[Text extracted from each page]
+--

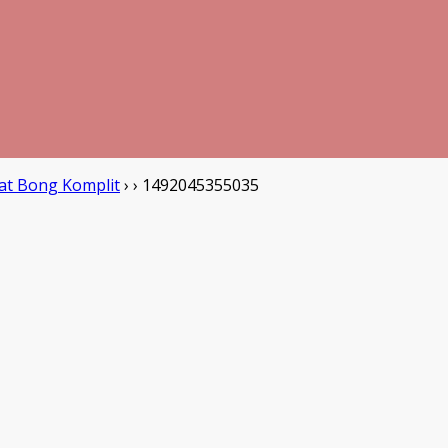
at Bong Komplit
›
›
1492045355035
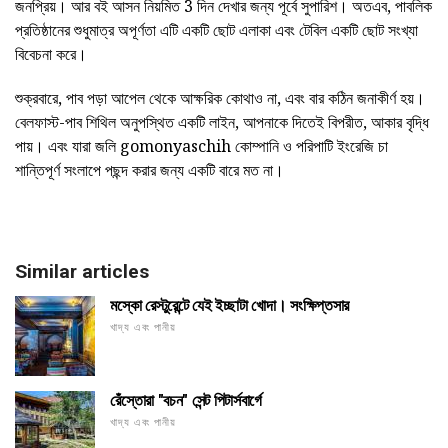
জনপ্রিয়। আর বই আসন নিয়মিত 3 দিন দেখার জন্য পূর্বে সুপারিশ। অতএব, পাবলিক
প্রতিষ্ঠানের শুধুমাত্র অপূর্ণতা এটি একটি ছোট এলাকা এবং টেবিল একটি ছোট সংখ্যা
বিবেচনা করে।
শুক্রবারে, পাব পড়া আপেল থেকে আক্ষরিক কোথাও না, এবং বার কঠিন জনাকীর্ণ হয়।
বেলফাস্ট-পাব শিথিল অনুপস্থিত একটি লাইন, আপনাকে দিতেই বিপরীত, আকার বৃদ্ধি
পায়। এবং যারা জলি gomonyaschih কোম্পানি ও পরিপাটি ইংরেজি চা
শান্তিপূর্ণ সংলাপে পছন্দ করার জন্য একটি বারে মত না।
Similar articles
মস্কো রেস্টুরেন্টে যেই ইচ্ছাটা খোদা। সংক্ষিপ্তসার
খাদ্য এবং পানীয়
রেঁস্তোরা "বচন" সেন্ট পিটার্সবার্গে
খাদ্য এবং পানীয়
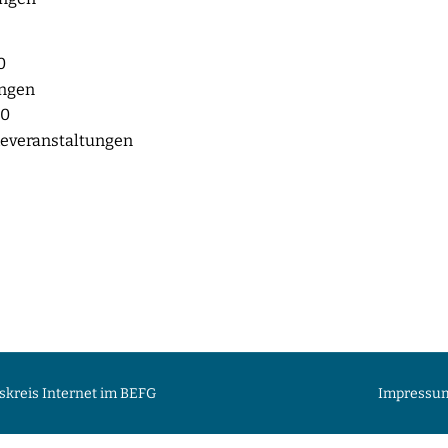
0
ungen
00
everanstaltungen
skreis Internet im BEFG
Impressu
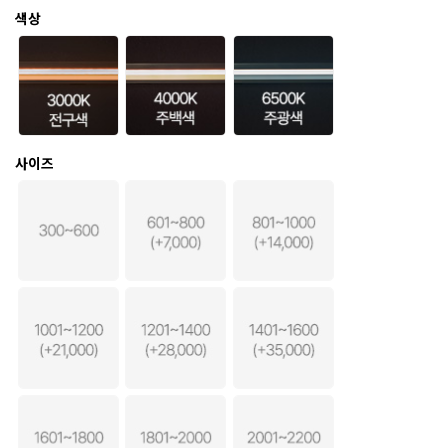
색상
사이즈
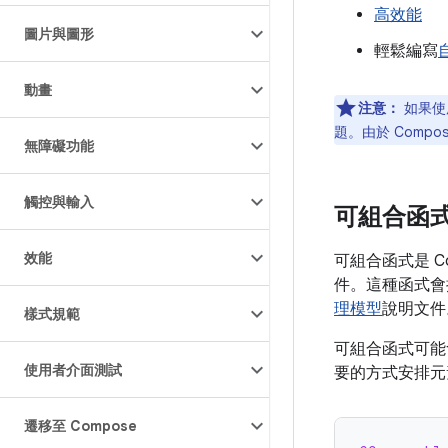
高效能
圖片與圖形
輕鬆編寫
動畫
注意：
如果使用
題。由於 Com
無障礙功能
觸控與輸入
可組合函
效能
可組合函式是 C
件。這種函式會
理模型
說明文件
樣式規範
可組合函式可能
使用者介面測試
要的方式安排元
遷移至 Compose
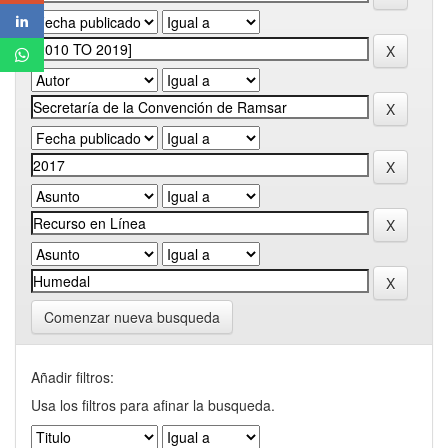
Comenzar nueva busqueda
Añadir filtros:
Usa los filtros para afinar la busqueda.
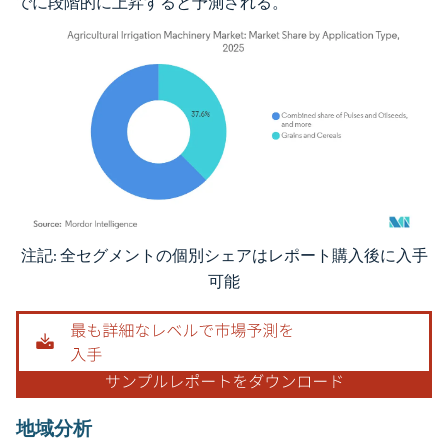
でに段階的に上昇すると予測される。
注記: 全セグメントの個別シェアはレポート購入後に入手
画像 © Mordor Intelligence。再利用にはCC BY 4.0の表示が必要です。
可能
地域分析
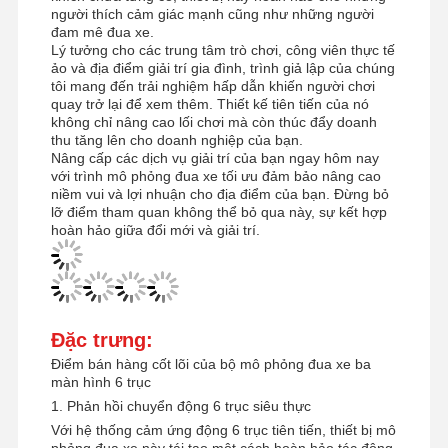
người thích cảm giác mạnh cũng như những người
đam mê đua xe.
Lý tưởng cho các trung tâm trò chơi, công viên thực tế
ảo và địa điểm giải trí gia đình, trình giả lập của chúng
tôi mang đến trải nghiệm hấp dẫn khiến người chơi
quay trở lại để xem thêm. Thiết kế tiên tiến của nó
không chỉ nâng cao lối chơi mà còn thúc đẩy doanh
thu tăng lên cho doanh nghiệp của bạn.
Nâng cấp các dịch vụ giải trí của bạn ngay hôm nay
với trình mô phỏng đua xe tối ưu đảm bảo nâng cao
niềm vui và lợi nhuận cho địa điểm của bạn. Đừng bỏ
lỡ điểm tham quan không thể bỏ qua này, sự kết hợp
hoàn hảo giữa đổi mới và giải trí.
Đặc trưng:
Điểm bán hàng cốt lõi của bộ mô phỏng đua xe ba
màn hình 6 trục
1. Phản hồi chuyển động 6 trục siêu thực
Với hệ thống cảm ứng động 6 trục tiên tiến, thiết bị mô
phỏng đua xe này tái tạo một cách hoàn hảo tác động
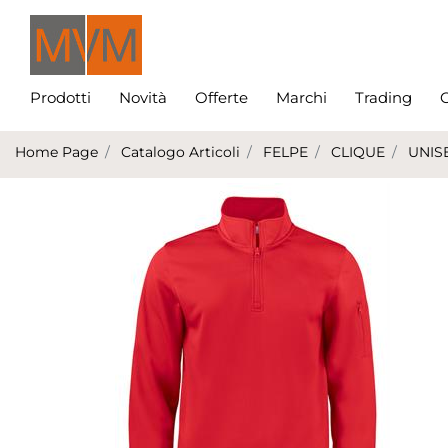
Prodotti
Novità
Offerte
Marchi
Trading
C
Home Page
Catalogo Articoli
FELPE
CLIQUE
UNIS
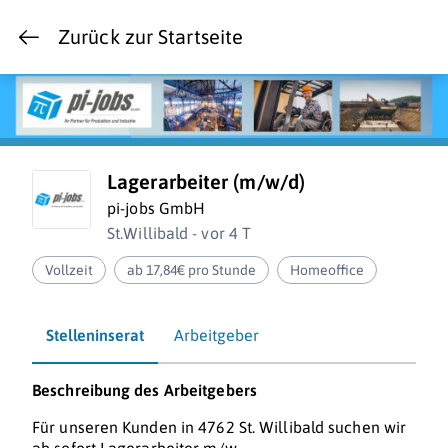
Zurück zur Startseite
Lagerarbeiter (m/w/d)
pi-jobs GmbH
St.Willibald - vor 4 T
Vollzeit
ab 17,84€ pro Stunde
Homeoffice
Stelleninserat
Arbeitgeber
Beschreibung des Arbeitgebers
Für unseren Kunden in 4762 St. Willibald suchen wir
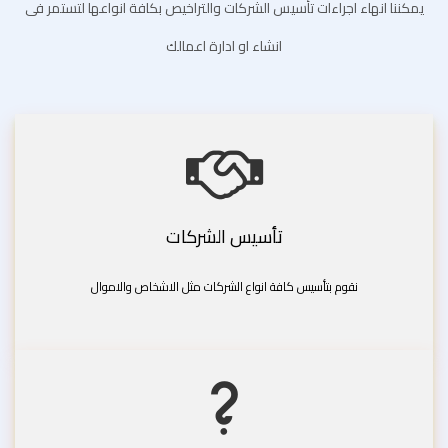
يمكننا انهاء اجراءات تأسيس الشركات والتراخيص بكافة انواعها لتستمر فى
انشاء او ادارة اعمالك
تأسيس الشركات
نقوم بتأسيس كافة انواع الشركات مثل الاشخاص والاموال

+--

Reproduce every line of text in the data above without any changes. Leave out the pictures.

at Bong Komplit
›
›
1492045355035
জনপ্রিয়। আর বই আসন নিয়মিত 3 দিন দেখার জন্য পূর্বে সুপারিশ। অতএব, পাবলিক
প্রতিষ্ঠানের শুধুমাত্র অপূর্ণতা এটি একটি ছোট এলাকা এবং টেবিল একটি ছোট সংখ্যা
বিবেচনা করে।
শুক্রবারে, পাব পড়া আপেল থেকে আক্ষরিক কোথাও না, এবং বার কঠিন জনাকীর্ণ হয়।
বেলফাস্ট-পাব শিথিল অনুপস্থিত একটি লাইন, আপনাকে দিতেই বিপরীত, আকার বৃদ্ধি
পায়। এবং যারা জলি gomonyaschih কোম্পানি ও পরিপাটি ইংরেজি চা
শান্তিপূর্ণ সংলাপে পছন্দ করার জন্য একটি বারে মত না।
Similar articles
মস্কো রেস্টুরেন্টে যেই ইচ্ছাটা খোদা। সংক্ষিপ্তসার
খাদ্য এবং পানীয়
রেঁস্তোরা "বচন" সেন্ট পিটার্সবার্গে
খাদ্য এবং পানীয়
0
ungen
00
everanstaltungen
skreis Internet im BEFG
Impressu
색상
사이즈
高效能
圖片與圖形
輕鬆編寫
動畫
注意：
如果使用
題。由於 Com
無障礙功能
觸控與輸入
可組合函
效能
可組合函式是 C
件。這種函式會
理模型
說明文件
樣式規範
可組合函式可能
使用者介面測試
要的方式安排元
遷移至 Compose
Comenzar nueva busqueda
Añadir filtros:
Usa los filtros para afinar la busqueda.
でに段階的に上昇すると予測される。
注記: 全セグメントの個別シェアはレポート購入後に入手
画像 © Mordor Intelligence。再利用にはCC BY 4.0の表示が必要です。
可能
地域分析
người thích cảm giác mạnh cũng như những người
đam mê đua xe.
Lý tưởng cho các trung tâm trò chơi, công viên thực tế
ảo và địa điểm giải trí gia đình, trình giả lập của chúng
tôi mang đến trải nghiệm hấp dẫn khiến người chơi
quay trở lại để xem thêm. Thiết kế tiên tiến của nó
không chỉ nâng cao lối chơi mà còn thúc đẩy doanh
thu tăng lên cho doanh nghiệp của bạn.
Nâng cấp các dịch vụ giải trí của bạn ngay hôm nay
với trình mô phỏng đua xe tối ưu đảm bảo nâng cao
niềm vui và lợi nhuận cho địa điểm của bạn. Đừng bỏ
lỡ điểm tham quan không thể bỏ qua này, sự kết hợp
hoàn hảo giữa đổi mới và giải trí.
Đặc trưng:
Điểm bán hàng cốt lõi của bộ mô phỏng đua xe ba
màn hình 6 trục
1. Phản hồi chuyển động 6 trục siêu thực
Với hệ thống cảm ứng động 6 trục tiên tiến, thiết bị mô
phỏng đua xe này tái tạo một cách hoàn hảo tác động
Prodotti
Novità
Offerte
Marchi
Trading
C
Home Page
Catalogo Articoli
FELPE
CLIQUE
UNIS
Zurück zur Startseite
Lagerarbeiter (m/w/d)
pi-jobs GmbH
St.Willibald - vor 4 T
Vollzeit
ab 17,84€ pro Stunde
Homeoffice
Stelleninserat
Arbeitgeber
Beschreibung des Arbeitgebers
Für unseren Kunden in 4762 St. Willibald suchen wir
يمكننا انهاء اجراءات تأسيس الشركات والتراخيص بكافة انواعها لتستمر فى
انشاء او ادارة اعمالك
تأسيس الشركات
نقوم بتأسيس كافة انواع الشركات مثل الاشخاص والاموال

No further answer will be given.